- _What is required_
All lines below containing the string "Figure" are to be copied.

- _Data records_
▼▼▼

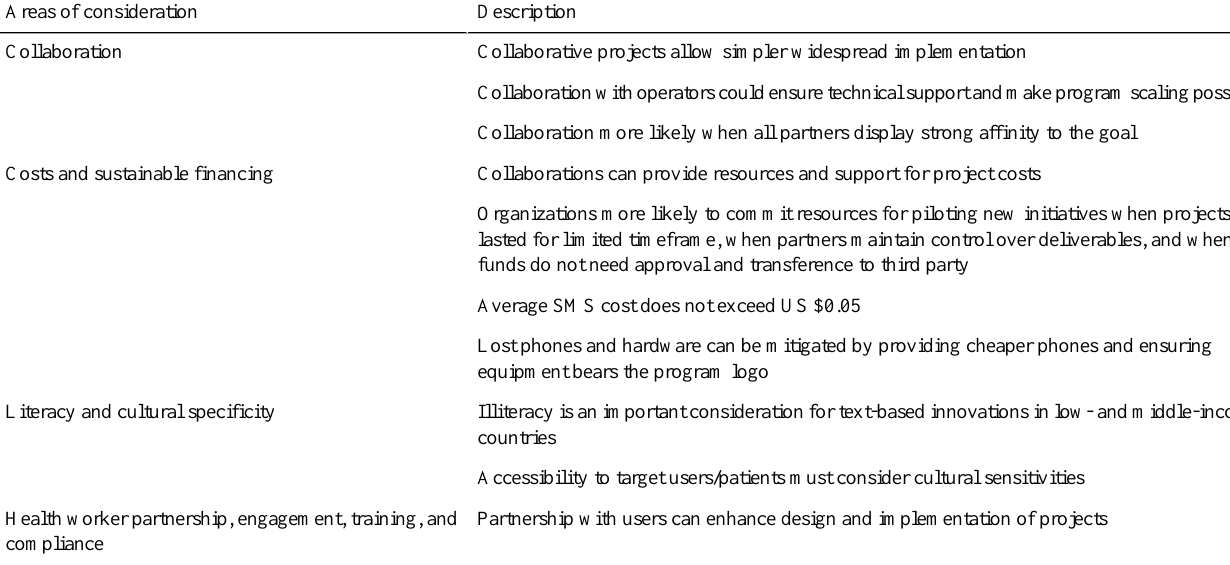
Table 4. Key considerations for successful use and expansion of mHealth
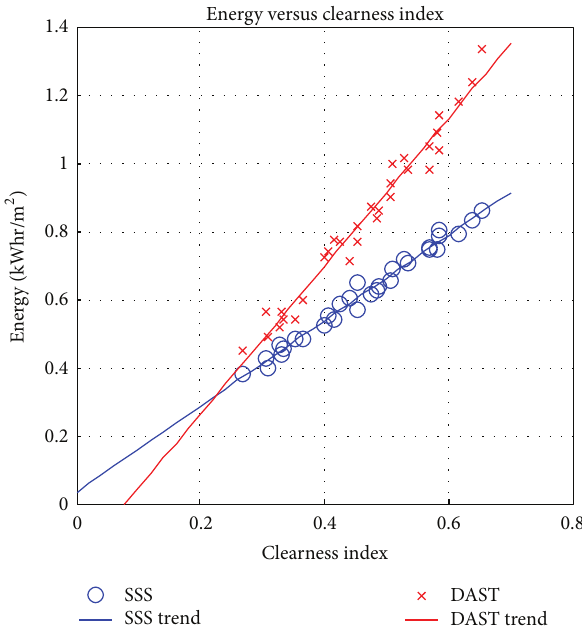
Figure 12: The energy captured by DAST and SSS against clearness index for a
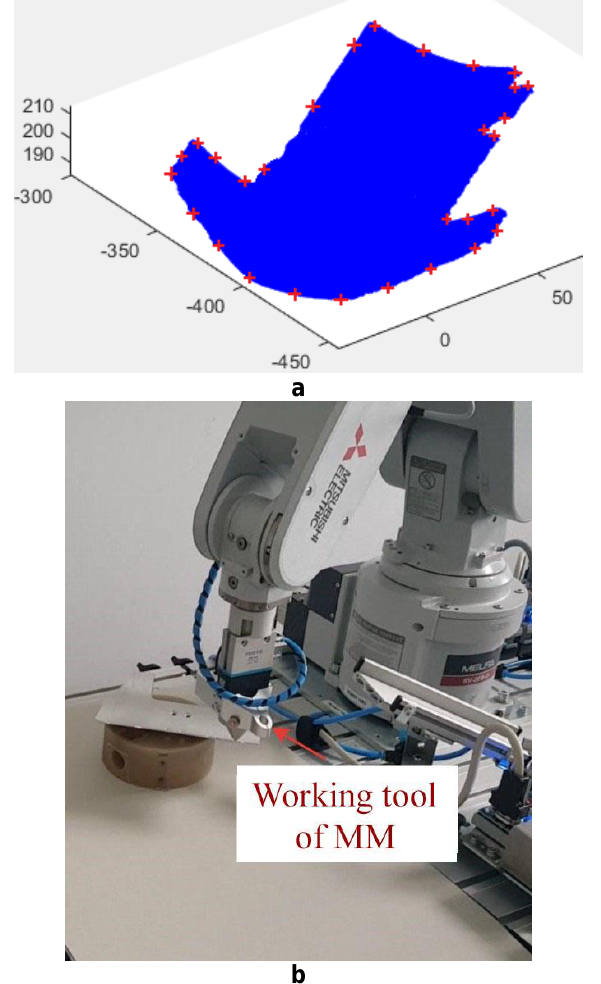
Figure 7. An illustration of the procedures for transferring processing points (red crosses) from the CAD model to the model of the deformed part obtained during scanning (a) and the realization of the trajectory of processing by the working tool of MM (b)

▲▲▲
▼▼▼

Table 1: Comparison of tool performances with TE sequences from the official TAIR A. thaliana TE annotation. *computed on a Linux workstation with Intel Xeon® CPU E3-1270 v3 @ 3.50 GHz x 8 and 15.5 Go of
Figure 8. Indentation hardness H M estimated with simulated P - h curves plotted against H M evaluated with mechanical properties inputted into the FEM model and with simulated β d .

▲▲▲

- _Task answer_
Figure 12: The energy captured by DAST and SSS against clearness index for a
Figure 7. An illustration of the procedures for transferring processing points (red crosses) from the CAD model to the model of the deformed part obtained during scanning (a) and the realization of the trajectory of processing by the working tool of MM (b)
Figure 8. Indentation hardness H M estimated with simulated P - h curves plotted against H M evaluated with mechanical properties inputted into the FEM model and with simulated β d .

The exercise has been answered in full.